The colonists live aboard the half-cannibalized starship, working long shifts on the mining and harvesting teams. Foundries are unpacked; ore goes in, finished components come out, ready to be bolted into the scaffolding of larger forges and factories. The photovoltaic factory comes first, feeding energy into the nascent ecosystem. Then the digesters that will turn sunlight, water, and carbon-rich rock into something that mechanocytes can eat. A year on, the first airtight domes are assembled and covered in rubble to protect them from sunlight and cosmic radiation. The electronics group builds its zone-melting furnaces and lithography line. The propulsion group digs blast pits and begins fabricating high-impulse ion rockets. The survey group polishes their telescopes and begins to catalog rocks. And the banking, human resources, and interstellar communications groups begin to put together the tripod of specialties on which the future success of the colony depends.

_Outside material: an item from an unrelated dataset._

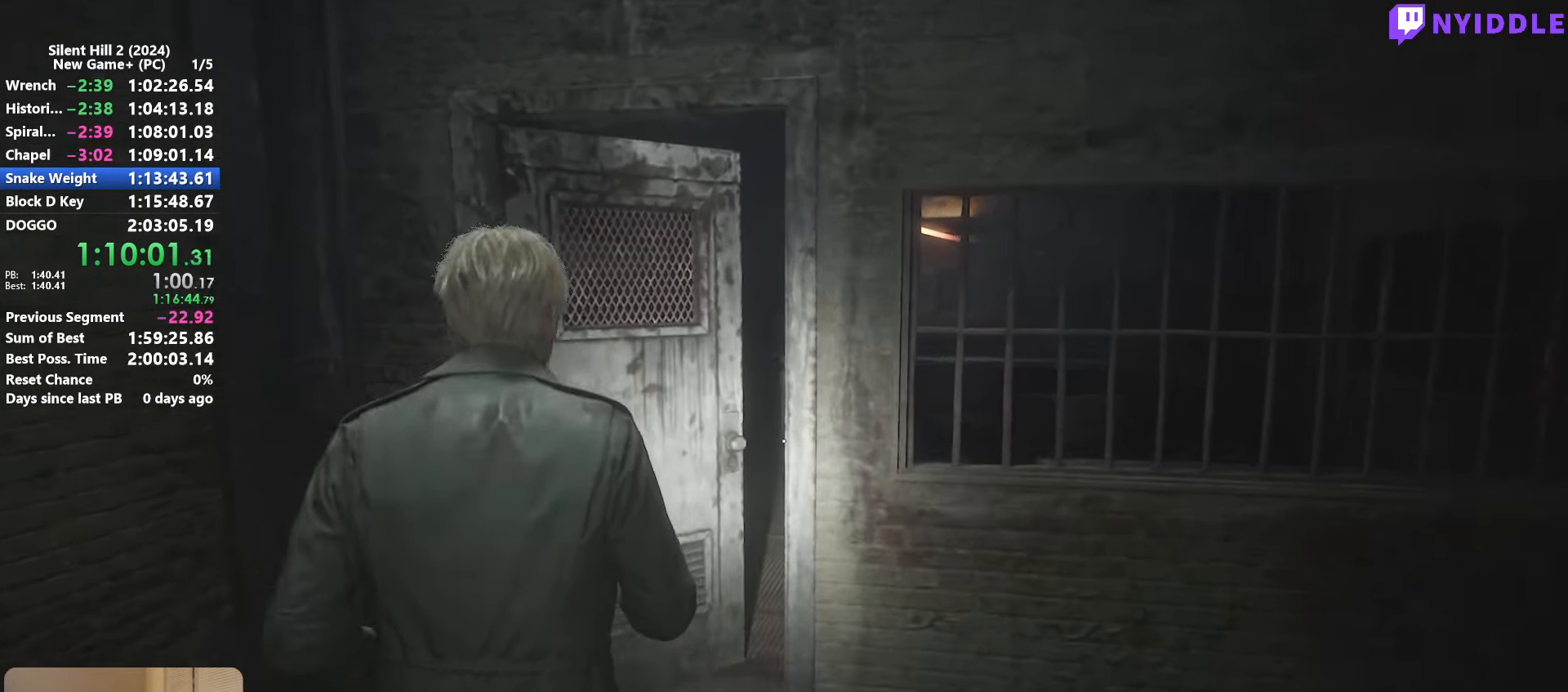
{"keys": ["shift", "w"], "mouse": [], "events": []}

Working around the clock, the communications team assembles its laser transmitter. Meanwhile, the bankers generate their system-level public key and start producing bitcoins, while the HR office identifies the most pressing skills shortages to afflict the new colony. Finally, as soon as the beacon laser is ready, the bankers prepare their prospectus for transmission to the nearest stars, announcing the existence of Atlantis Bank and its ability to issue currency as surety against debts incurred by the colony.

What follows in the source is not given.